В учении Платона об Эросе есть одна замечательная деталь. Всякий истинный Эрос, говорит Платон, должен быть созидающим Эросом. Мало еще обладать прекрасным, мало созерцать его. Истинный Эрос начинается там, где начинается творчество прекрасного. "Ну, а если любовь - это всегда любовь к благу, - сказала она, - то скажи мне, каким образом должны поступать те, кто к нему стремится, чтобы их пыл и рвение можно было назвать любовью? Что они должны делать, ты можешь сказать?.. Они должны родить в прекрасном как телесно, так и духовно" (Conv. 206 b). Но ведь творчество, порождение есть и в искусстве. Это говорит сам Платон. Если искусство как "мимесис" есть презренное занятие, то оно имеет и другую, воспроизводящую сторону и как таковое становится выражением творческого Эроса. Этот платоновский мотив развит Плотиной в его учении об "умопостигаемом прекрасном". Когда Фидий создавал Зевса, говорит Плотин, то он создавал его не по той или иной чувственной модели, но дал ему такой образ, который дал бы себе сам Зевс, если бы он захотел воплотиться чувственно-материально. Так в истории платонизма появляется новая основа уже для высокой положительной оценки искусства. Здесь искусство становится уже не подражанием сотворенному миру, но восходит к принципам, к основным силам самого творения. И художник встает рядом с божественным демиургом, он производит чувственные предметы, исходя из созерцания идей как вечных образцов.

Это воззрение на искусство через Августина и Марсилио Фичино, Джордано Бруно, Шефтсбери и Винкельмана стало культурным достоянием нового времени. Так, исходя из Платона и основываясь на нем, современная эстетика возвратила искусству то достоинство, в котором Платон должен был ему отказать, систематически следуя предпосылкам своего учения{97}.

Дж. Илс в своей диссертации{98}, посвященной терминологии платоновской теории идей, утверждает, что Платону известны и имманентные и трансцендентные идеи. Илс выступил с критикой К. Риттера, утверждавшего в своем большом исследовании терминов eidos, idea и родственных им у Платона, что лишь в диалогах "Федон" и "Государство" Платон приближается к "фантастическому учению" о трансцендентности, но затем, после "Теэтета", полностью его отвергает. Имея перед собой уже огромную литературу по теории идей и ее терминологии, Дж. Илс считает единственным оставшимся для исследователя путем новое и свободное от предвзятости изучение как можно большего числа текстов. Изложим выводы, к которым он приходит.

Илс начинает с истории греческих eidos и idea (следуя здесь А. Тэйлору{99}). У Геродота в 27 случаях из 32 и у Ксенофонта в 20 случаях и 23 eidos и idea значит "видимая форма" или "фигура". У Фукидида (II 51, 1) idea значит "симптомы" чумы.
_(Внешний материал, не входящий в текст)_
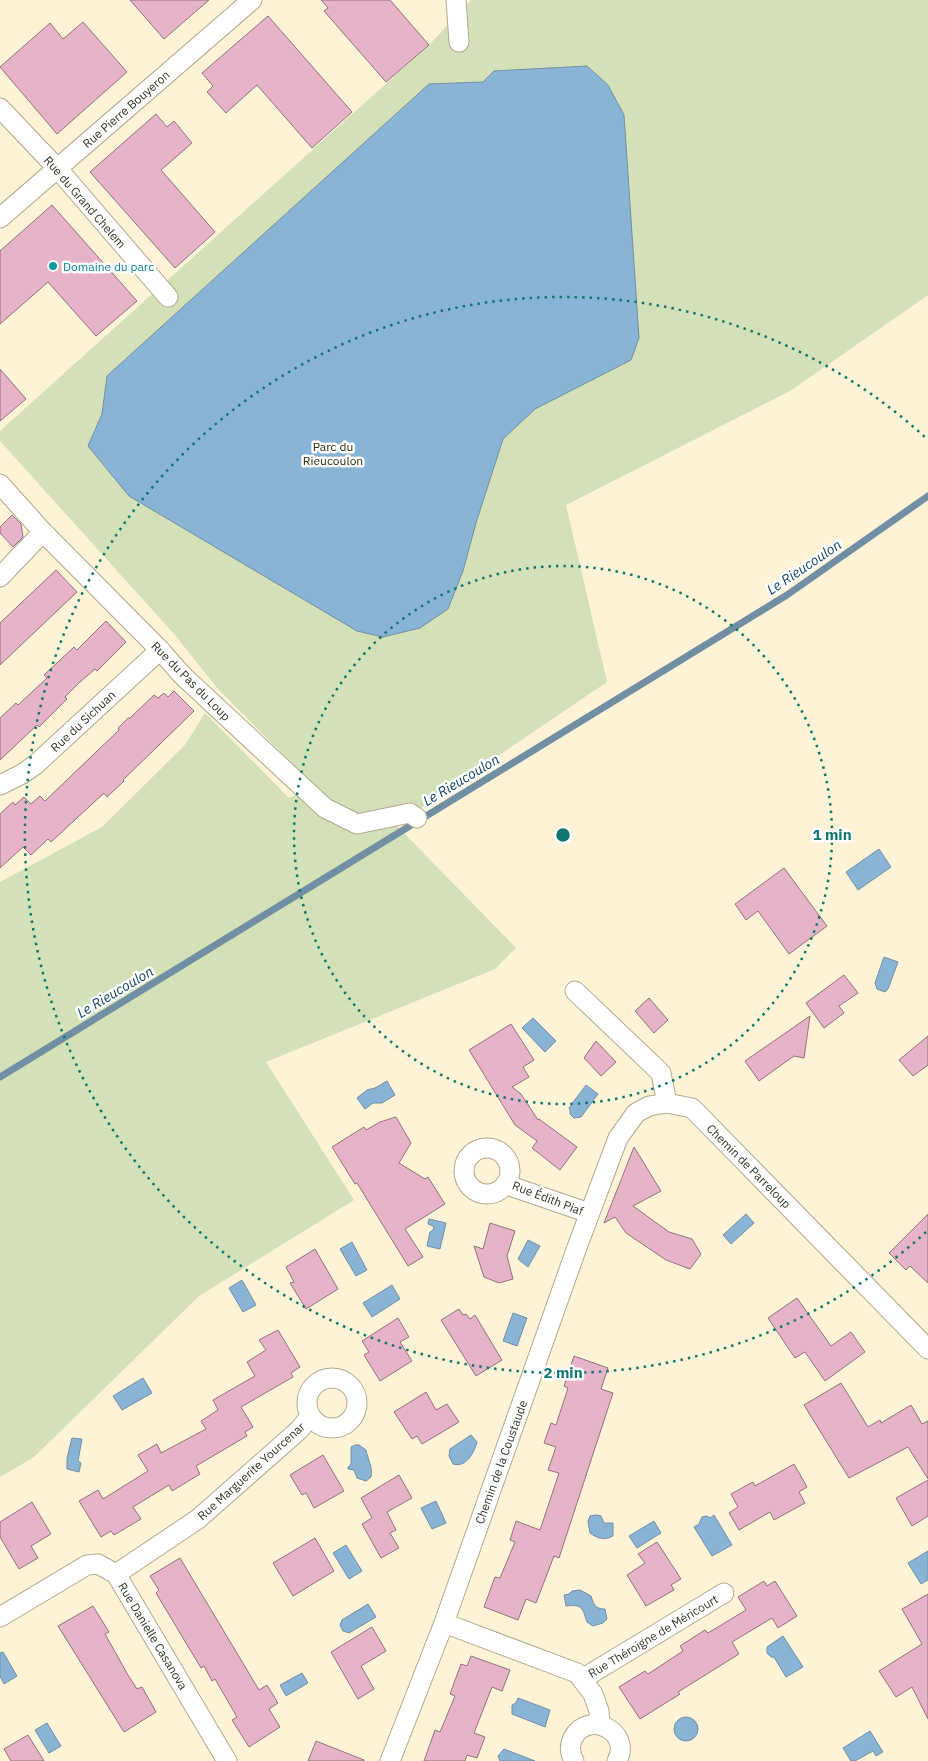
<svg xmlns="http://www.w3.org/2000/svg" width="928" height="1761" viewBox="0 0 928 1761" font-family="'IBM Plex Sans',sans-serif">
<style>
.green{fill:#d4e0b7}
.water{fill:#8ab4d6;stroke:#728ea2}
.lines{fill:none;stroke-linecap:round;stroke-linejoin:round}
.stream{stroke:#728ea2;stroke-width:7}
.building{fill:#e7b3c8;stroke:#8f737e}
.street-casing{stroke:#b3a88e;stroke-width:21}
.street{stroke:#fff;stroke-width:19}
.ring{fill:none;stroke:#0f766e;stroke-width:2.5;stroke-dasharray:2.5 5}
.culture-dot{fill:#0f9aa8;stroke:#fff;stroke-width:2}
.labels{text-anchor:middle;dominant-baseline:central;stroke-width:5;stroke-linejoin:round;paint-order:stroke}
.street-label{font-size:12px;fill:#39352a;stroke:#fff}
.culture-label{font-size:12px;fill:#0d838f;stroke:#fff;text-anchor:start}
.park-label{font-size:12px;fill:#272f0a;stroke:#fff}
.water-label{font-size:14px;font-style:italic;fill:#144667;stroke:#fff}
.centre{fill:#0f766e;stroke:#fff;stroke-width:2.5}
.ring-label{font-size:15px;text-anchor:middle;font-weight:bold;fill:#0f766e;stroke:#fff;stroke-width:5;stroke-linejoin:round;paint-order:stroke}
</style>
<rect width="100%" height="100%" fill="#fef2d7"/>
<!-- green -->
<polygon class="green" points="471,0 928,0 928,295 790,391 566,505 607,682 396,825 516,948 495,969 266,1062 354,1200 199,1296 34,1457 0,1477 0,882 102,827 185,745 205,713 289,798 297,794 342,814 218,689 175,635 0,441 0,431 430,44"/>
<!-- water -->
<g class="water">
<polygon points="587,66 608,85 624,115 639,338 631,360 535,409 503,439 476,523 463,571 448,609 420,628 383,637 357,631 129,496 88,446 102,414 107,376 429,84 483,82 494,71"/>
<polygon points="879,849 891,867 858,890 846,872"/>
<polygon points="884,957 898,962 888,989 885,992 877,989 875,983"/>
<polygon points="533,1018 556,1041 545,1052 522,1028"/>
<polygon points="387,1081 395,1095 382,1103 373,1103 365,1109 357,1098 367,1090 375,1088"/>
<polygon points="586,1085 598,1094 581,1117 574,1118 570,1114 570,1110 569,1108"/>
<polygon points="746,1214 754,1223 731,1244 723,1235"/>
<polygon points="429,1219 446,1223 440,1249 427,1246 430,1232 434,1229 433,1226 428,1224"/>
<polygon points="528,1240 540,1246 528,1267 518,1259"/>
<polygon points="352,1242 367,1270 356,1276 340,1249"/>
<polygon points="242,1280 256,1305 243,1312 229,1288"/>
<polygon points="392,1285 400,1299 372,1317 363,1303"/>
<polygon points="513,1313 527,1318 517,1346 503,1341"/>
<polygon points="143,1378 152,1393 122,1410 113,1396"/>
<path d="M 471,1435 L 477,1442 C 474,1453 466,1468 453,1464 L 449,1456 L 450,1449 Z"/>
<polygon points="72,1438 82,1439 78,1461 81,1463 79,1472 67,1469 67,1458"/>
<path d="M 355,1445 L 359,1445 L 366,1450 C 368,1460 373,1467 371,1477 L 366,1481 L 357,1478 L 354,1470 L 348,1469 L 348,1467 L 351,1464 L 351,1447 Z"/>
<polygon points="436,1501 446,1523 432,1529 421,1508"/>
<path d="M 596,1515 L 601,1516 L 604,1523 L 613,1523 L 613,1536 C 604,1541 597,1538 590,1533 L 588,1521 L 590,1516 Z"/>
<polygon points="714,1515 732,1545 712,1556 694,1527 699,1524 702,1517 707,1516 710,1518"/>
<polygon points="654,1521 661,1533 637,1548 629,1536"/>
<polygon points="346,1545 362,1571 349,1579 333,1553"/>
<polygon points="928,1551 928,1580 921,1584 908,1563"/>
<path d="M 580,1590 L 591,1596 C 594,1605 595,1609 605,1609 L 607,1619 L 603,1623 L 593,1626 L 587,1622 C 582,1608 583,1604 566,1606 L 564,1595 L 569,1594 L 572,1591 Z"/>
<polygon points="368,1604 376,1617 349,1633 343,1631 340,1625 342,1620"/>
<polygon points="783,1636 803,1667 786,1677 774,1657 771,1657 767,1653 767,1647"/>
<polygon points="3,1652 17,1676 4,1684 0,1676 0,1653"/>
<polygon points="302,1673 308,1683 286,1696 280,1685"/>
<polygon points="518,1698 550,1710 545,1727 512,1714 512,1705 516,1703"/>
<circle cx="686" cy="1729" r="12"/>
<polygon points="47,1723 61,1746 49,1753 35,1730"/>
<polygon points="870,1731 883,1752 876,1756 873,1751 855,1761 851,1761 843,1748"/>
<polygon points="504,1749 535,1761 500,1761 498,1756"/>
</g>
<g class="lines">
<!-- stream -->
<polyline class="stream" points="0,1077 787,595 928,496"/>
</g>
<!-- building -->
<g class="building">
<polygon points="130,0 209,0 164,39"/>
<polygon points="321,0 390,0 429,45 386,82 324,11 328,8"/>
<polygon points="268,16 352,112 312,148 257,85 226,113 207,92 213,86 202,73"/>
<polygon points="83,22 127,72 57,134 0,67 50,23 63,39"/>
<polygon points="156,114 167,127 174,121 192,143 161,170 215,232 175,268 90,172"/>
<polygon points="52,205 137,301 96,336 48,282 0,324 0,251"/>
<polygon points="0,369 26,399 0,421"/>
<polygon points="12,515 21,524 23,537 13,547 0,533 0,527"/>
<polygon points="56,570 77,592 0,665 0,623"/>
<polygon points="106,621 126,642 97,671 95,669 80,682 65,697 67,699 39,727 37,725 0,760 0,718 16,703 18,705 47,678 44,675 74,647 77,650"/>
<polygon points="174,691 194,711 123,780 124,781 107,797 104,793 51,842 48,839 31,855 23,847 0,868 0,814 13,802 15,805 24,797 31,804 40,796 45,801 119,730 118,728 128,718 130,718 154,695 158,698 164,693 168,697"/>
<polygon points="784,868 827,926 789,954 758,911 746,920 735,904"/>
<polygon points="844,975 858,993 839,1006 844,1013 824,1028 806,1003"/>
<polygon points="649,998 668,1020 654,1033 635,1011"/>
<polygon points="810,1016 804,1058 794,1056 759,1081 745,1061"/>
<polygon points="511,1024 534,1060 523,1067 529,1077 512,1087 521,1094 538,1120 539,1119 577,1147 560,1170 532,1148 537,1141 515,1125 469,1050"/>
<polygon points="928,1036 928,1065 913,1076 899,1060"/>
<polygon points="596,1041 616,1062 601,1076 584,1058"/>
<polygon points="396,1117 411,1143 399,1163 425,1179 428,1177 445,1204 405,1229 423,1257 408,1266 357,1183 355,1184 332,1147 364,1127 366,1130 380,1122"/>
<polygon points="634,1147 661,1191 633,1206 669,1232 692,1239 701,1254 690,1269 666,1260 626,1233 615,1217 604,1223"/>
<polygon points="928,1214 928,1283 910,1266 906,1270 889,1253"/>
<polygon points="490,1223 515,1231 507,1256 513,1279 499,1283 484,1277 474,1246 483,1249"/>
<polygon points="315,1249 338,1289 306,1309 290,1283 294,1282 286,1267"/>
<polygon points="797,1298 831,1346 851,1332 865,1352 825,1381 805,1352 795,1358 768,1318"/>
<polygon points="459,1309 463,1315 466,1314 470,1319 475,1315 502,1360 476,1376 441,1320"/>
<polygon points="398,1318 409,1337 400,1342 412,1361 380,1381 364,1355 369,1352 362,1341"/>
<polygon points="278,1330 300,1367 291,1373 293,1377 241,1407 253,1427 245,1432 247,1436 196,1466 200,1474 172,1491 169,1485 133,1507 141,1519 114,1535 111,1531 101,1537 79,1501 98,1490 103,1499 148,1471 138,1455 157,1444 161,1453 206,1429 201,1421 218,1410 213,1400 255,1376 247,1362 266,1350 259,1340"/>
<polygon points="574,1356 608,1368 601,1389 613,1393 559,1558 554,1556 536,1603 526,1599 518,1620 484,1607 495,1577 500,1578 515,1542 510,1540 516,1521 540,1530 559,1473 548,1470 556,1447 544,1443 551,1423 556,1425 568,1388 564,1386"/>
<polygon points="841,1383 868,1427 880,1420 881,1423 911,1405 922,1424 928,1421 928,1479 908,1447 849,1478 804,1405"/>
<polygon points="426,1392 436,1410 447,1404 459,1422 422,1444 417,1436 412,1439 394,1412"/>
<polygon points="323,1455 344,1491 314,1508 306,1493 302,1495 290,1475"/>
<polygon points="794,1464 807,1487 799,1492 805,1503 774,1520 770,1512 739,1530 729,1513 738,1507 731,1494 753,1482 755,1486"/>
<polygon points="399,1475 412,1498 387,1512 396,1530 390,1533 399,1548 381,1558 362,1524 372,1518 361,1498"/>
<polygon points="928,1480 928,1516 912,1526 896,1498"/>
<polygon points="32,1502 51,1534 31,1546 38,1558 19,1569 0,1537 0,1522"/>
<polygon points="315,1538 334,1571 293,1596 273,1563"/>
<polygon points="657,1542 681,1579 671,1585 674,1590 646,1606 627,1575 645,1563 638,1554"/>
<polygon points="180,1558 259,1690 267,1685 278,1703 269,1709 280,1727 249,1747 232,1720 237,1717 215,1679 212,1681 204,1666 201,1668 156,1593 159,1590 150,1576"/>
<polygon points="764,1581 767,1586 775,1581 797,1616 778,1628 772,1618 732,1642 739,1654 678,1692 680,1694 640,1719 619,1687 645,1671 648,1674 683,1651 680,1646 705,1630 708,1633 746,1610 738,1597"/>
<polygon points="928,1594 928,1719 912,1687 896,1697 879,1671 922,1644 902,1609"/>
<polygon points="93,1606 109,1632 105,1634 128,1675 137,1689 142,1687 156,1712 124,1732 58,1626"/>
<polygon points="372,1627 386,1651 361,1666 374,1689 358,1699 331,1652"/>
<polygon points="471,1656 510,1670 502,1691 492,1687 474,1733 485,1737 477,1758 467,1755 465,1761 424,1761 435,1730 440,1732 455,1696 450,1694 461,1664 467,1666"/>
<polygon points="28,1735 44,1761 11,1761 4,1749"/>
<polygon points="316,1741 364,1760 364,1761 308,1761"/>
</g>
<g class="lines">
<!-- street casing -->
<g class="street-casing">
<g id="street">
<polyline points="456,0 459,42"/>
<polyline points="0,108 57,168 168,297"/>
<polyline points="0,218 252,0"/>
<polyline points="0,484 43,532 160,650 182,675 325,808 357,824 410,813 417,818"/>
<polyline points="0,577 43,532"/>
<polyline points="0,785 22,774 35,765 160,650"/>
<polyline points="575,991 661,1073 667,1103"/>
<circle cx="487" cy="1171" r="23"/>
<polyline points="507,1182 513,1187 589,1213"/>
<circle cx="332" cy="1403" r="25"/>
<polyline points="116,1574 198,1519 299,1430 310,1417"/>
<polyline points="0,1617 87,1565 98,1564 116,1574 227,1761"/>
<polyline points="444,1623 577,1673 593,1694 599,1711 600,1724"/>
<polyline points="582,1679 724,1593"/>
<polyline points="390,1761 444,1623 576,1250 618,1138 636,1113 649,1106 667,1103 692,1108 928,1349"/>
<path d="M 574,1761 C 570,1754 569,1746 573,1738 C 588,1709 633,1732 617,1761"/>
</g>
</g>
<!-- street -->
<use href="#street" class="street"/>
</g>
<!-- distance rings -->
<g class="ring">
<circle cx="563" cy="835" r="269"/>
<path d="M926 1232A538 538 0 1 1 926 438"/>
</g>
<!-- markers -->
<circle class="culture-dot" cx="53" cy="266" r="5"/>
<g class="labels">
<!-- street labels -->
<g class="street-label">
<text transform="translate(126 109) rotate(-41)">Rue Pierre Bouyeron</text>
<text transform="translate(85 202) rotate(49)">Rue du Grand Chelem</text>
<text transform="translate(191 681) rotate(45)">Rue du Pas du Loup</text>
<text transform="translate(83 721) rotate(-43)">Rue du Sichuan</text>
<text transform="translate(749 1166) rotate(45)">Chemin de Parreloup</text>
<text transform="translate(548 1198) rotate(21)">Rue Édith Piaf</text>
<text transform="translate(501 1462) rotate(-70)">Chemin de la Coustaude</text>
<text transform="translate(251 1471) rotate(-42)">Rue Marguerite Yourcenar</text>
<text transform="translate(153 1636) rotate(59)">Rue Danielle Casanova</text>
<text transform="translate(653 1636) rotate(-31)">Rue Théroigne de Méricourt</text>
</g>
<!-- culture labels -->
<g class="culture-label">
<text x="63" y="266">Domaine du parc</text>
</g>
<!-- park labels -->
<g class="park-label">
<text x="333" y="446">Parc du<tspan x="333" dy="14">Rieucoulon</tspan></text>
</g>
<!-- water labels -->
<g class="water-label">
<text transform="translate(804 567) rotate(-34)">Le Rieucoulon</text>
<text transform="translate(461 780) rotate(-31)">Le Rieucoulon</text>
<text transform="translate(115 992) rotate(-31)">Le Rieucoulon</text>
</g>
</g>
<circle cx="563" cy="835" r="8" class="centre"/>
<g class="ring-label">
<text x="832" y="840">1 min</text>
<text x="563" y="1378">2 min</text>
</g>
</svg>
У Гиппократа в его разделяющей классификации eide и ideai - это виды исходного рода (De part. 3). Таким образом, значения "вид" и "род" занимающие нас термины приобрели уже до Платона; эти значения - и притом второе, несомненно, восходят, по Илсу, к ионийским натурфилософам. В разговорном же языке Аттики оба слова были малоупотребительны и значили лишь "вид" (человека или животного). Платон, настаивает Дж. Илс, вводя eidos и idea в свой философский словарь, имел в их лице дело с чем-то чрезвычайно неопределенным и многозначным; так, в слове eidos не было никакой возможности отличить логический класс от природного вида. Эта первоначальная неопределенность привела у Платона к очень важным последствиям.
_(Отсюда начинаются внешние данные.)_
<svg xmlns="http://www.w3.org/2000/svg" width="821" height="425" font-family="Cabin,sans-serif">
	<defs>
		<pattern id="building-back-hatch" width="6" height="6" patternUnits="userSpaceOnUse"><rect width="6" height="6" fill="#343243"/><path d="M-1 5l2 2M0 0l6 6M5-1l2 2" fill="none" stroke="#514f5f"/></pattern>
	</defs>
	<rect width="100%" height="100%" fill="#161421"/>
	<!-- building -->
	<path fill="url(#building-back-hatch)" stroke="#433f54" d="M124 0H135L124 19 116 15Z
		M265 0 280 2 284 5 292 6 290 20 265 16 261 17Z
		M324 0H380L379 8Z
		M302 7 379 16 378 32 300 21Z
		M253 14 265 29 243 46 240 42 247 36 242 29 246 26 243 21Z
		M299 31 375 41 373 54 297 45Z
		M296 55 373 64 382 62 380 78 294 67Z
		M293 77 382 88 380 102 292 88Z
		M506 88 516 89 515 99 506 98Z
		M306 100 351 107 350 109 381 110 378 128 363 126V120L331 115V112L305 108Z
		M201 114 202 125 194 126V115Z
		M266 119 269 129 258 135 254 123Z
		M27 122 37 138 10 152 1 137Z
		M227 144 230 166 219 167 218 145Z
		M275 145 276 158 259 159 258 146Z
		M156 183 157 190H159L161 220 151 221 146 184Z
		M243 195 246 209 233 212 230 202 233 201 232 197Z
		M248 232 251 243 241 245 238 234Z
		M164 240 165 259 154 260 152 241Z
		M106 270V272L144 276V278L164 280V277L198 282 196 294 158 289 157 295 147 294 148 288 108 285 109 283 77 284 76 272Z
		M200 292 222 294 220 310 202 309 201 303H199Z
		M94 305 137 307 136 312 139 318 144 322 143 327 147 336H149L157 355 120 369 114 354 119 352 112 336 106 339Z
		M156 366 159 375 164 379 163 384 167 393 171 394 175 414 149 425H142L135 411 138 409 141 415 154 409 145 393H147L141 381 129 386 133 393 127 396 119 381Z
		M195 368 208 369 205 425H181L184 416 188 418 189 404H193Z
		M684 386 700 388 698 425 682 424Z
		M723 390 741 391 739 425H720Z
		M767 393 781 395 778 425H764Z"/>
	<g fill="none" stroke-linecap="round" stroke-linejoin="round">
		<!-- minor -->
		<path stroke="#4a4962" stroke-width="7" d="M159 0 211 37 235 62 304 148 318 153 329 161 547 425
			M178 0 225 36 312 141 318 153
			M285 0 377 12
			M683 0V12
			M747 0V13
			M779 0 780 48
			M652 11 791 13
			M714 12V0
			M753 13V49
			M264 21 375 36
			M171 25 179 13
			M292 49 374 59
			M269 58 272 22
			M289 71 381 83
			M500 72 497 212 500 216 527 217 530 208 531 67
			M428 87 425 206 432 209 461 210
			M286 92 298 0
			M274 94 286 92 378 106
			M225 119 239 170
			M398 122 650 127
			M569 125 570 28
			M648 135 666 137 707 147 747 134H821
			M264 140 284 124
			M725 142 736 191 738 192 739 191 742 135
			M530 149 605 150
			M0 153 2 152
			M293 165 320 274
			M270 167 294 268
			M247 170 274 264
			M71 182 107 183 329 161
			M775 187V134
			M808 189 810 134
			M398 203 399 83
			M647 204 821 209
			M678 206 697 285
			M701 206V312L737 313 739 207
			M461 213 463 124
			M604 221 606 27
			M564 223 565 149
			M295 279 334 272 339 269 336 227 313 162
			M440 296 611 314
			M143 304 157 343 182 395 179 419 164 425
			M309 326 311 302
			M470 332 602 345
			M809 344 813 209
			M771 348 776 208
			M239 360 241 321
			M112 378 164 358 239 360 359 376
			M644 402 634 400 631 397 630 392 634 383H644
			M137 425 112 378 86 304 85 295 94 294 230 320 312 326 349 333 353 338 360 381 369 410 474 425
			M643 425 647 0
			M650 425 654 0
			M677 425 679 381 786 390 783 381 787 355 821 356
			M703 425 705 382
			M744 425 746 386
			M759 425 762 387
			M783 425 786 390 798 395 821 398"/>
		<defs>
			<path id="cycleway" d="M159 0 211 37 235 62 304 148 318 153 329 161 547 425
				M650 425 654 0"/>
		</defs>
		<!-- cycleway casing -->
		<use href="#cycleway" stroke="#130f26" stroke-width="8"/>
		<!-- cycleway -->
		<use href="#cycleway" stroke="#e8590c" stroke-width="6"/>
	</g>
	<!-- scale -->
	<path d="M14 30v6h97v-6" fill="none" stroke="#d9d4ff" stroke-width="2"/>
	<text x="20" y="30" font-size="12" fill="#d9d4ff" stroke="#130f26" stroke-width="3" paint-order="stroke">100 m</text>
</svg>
После разбора текстов Илс приходит к заключению, что всякая надежда выявить в платоновской терминологии систему иллюзорна. Eidos и idea никогда не становятся у Платона техническими терминами. Платон - художник, и доискивание смысла отдельного слова ему вполне чуждо. Больше того, если не считать первой половины "Парменида" Платона, он, как кажется Илсу, везде говорит об идеях лишь в форме намеков и ссылок, как о некоем учении, которого диалоги вообще не касаются. И вслед за Иегером{100} Илс считает, что учение об идеях Платона есть нечто подобное той высшей истине, которая невыразима в словах, как об этом говорит сам Платон в VII письме (341 с-е). Илс предполагает, что учение об идеях было вполне развито и даже терминологизировано внутри платоновской школы, но до диалогов, имевших популяризаторские цели, это учение не дошло.

Фактически слова eidos и idea, замечает Илс, встречаются у Платона редко. Лишь в последних диалогах их число возрастает, и на диалоги "Парменид", "Софист", "Политик" и "Тимей" приходится почти половина случаев употребления eidos и треть - idea{101}. Илс отличает два контекста, два слоя употребления термина eidos (а также genos, physis, dynamis, meros, ta onta и т.д.). Ключом к пониманию поздних диалогов Илс называет слова из "Парменида": "Слушатель будет недоумевать и спорить, доказывая, что этих идей либо вовсе нет, либо если уж они существуют, то должны быть безусловно непознаваемы для человеческой природы. Такие возражения кажутся основательными, а высказывающего их, как мы недавно сказали, переубедить чрезвычайно трудно. И надо быть исключительно даровитым, чтобы понять, что существует некий род каждой вещи и сущность сама по себе, а еще более удивительный дар нужен для того, чтобы доискаться до всего этого, обстоятельно разобраться во всем и разъяснить другому!" (135 ab). Это место, по Илсу, надо понимать в смысле полного разделения идей самих по себе, eide ayta, от "видов", eide. A именно идеи составляют высшее невыразимое знание; наоборот, термин "вид" - это общеупотребительный инструмент всякой научной методики. Хотя "научные виды" доступны лишь разуму, они вовсе не обязательно должны быть отделены от чувственности. Они обозначают реальные подразделения объектов земного мира, имманентны ему. Но вот если мы захотим рассмотреть "виды" вне этого научного практицизма, идеи сами по себе, то здесь, если верить Илсу, Платон требует уже высшего, гениального прозрения, полностью отдаляющегося от земного чувственного мира. И об этих-то видах самих по себе, парящих высоко над их земной родиной, Платон, как говорит Илс, уже совсем, после "Парменида", перестает писать в своих диалогах и трактует о них, по-видимому, лишь в утерянных для нас лекциях и частных беседах. Для диалогов же он оставляет лишь простой и понятный логический "вид" и "род", непосредственно вытекающий из чувственной данности и служащий лишь отдаленной пропедевтикой для посвящения в невыразимое словами учение об идеях, которое мы поэтому, по мнению Илса, вывести из диалогов Платона при всем своем желании не можем{102}.

В связи с платоновской терминологией следует учесть также взгляды Н. Гартмана, хотя в своей статье об эйдосе у Платона и Аристотеля{103} он терминологией не занимается. Гартман принимает как бесспорное утверждение, что у Платона было много различных вариантов "учения об идеях", хотя исторически был развит позднейшей философией лишь один из них, отдающий предпочтение трансцендентности идей.